>>>>>
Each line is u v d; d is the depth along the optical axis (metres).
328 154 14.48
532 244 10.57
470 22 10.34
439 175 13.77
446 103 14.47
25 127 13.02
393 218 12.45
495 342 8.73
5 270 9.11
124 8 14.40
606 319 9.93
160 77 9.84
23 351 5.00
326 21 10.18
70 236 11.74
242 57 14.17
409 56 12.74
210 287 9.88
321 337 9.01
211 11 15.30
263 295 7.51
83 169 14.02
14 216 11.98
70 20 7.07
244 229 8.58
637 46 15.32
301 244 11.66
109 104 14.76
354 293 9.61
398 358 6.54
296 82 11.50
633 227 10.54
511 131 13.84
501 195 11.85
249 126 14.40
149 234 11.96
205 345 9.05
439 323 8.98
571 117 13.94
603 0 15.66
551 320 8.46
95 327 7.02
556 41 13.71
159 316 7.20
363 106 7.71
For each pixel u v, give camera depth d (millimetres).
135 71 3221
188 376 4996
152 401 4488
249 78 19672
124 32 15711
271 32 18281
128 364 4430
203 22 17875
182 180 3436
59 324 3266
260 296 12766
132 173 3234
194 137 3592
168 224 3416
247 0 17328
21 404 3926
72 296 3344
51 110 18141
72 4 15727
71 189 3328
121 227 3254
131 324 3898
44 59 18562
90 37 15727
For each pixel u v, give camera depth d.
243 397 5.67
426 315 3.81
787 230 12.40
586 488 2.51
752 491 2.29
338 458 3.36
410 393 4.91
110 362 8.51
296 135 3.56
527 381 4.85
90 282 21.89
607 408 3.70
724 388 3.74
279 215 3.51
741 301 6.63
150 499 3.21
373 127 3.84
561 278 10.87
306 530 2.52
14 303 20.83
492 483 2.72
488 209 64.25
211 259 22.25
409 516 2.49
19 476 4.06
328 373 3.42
<<<<<
**ASSIGNED TASK:** Output the entire listing above without leaving out or altering anything.

**SOLVED PROBLEM:**
Each line is u v d; d is the depth along the optical axis (metres).
328 154 14.48
532 244 10.57
470 22 10.34
439 175 13.77
446 103 14.47
25 127 13.02
393 218 12.45
495 342 8.73
5 270 9.11
124 8 14.40
606 319 9.93
160 77 9.84
23 351 5.00
326 21 10.18
70 236 11.74
242 57 14.17
409 56 12.74
210 287 9.88
321 337 9.01
211 11 15.30
263 295 7.51
83 169 14.02
14 216 11.98
70 20 7.07
244 229 8.58
637 46 15.32
301 244 11.66
109 104 14.76
354 293 9.61
398 358 6.54
296 82 11.50
633 227 10.54
511 131 13.84
501 195 11.85
249 126 14.40
149 234 11.96
205 345 9.05
439 323 8.98
571 117 13.94
603 0 15.66
551 320 8.46
95 327 7.02
556 41 13.71
159 316 7.20
363 106 7.71
For each pixel u v, give camera depth d (millimetres).
135 71 3221
188 376 4996
152 401 4488
249 78 19672
124 32 15711
271 32 18281
128 364 4430
203 22 17875
182 180 3436
59 324 3266
260 296 12766
132 173 3234
194 137 3592
168 224 3416
247 0 17328
21 404 3926
72 296 3344
51 110 18141
72 4 15727
71 189 3328
121 227 3254
131 324 3898
44 59 18562
90 37 15727
For each pixel u v, give camera depth d.
243 397 5.67
426 315 3.81
787 230 12.40
586 488 2.51
752 491 2.29
338 458 3.36
410 393 4.91
110 362 8.51
296 135 3.56
527 381 4.85
90 282 21.89
607 408 3.70
724 388 3.74
279 215 3.51
741 301 6.63
150 499 3.21
373 127 3.84
561 278 10.87
306 530 2.52
14 303 20.83
492 483 2.72
488 209 64.25
211 259 22.25
409 516 2.49
19 476 4.06
328 373 3.42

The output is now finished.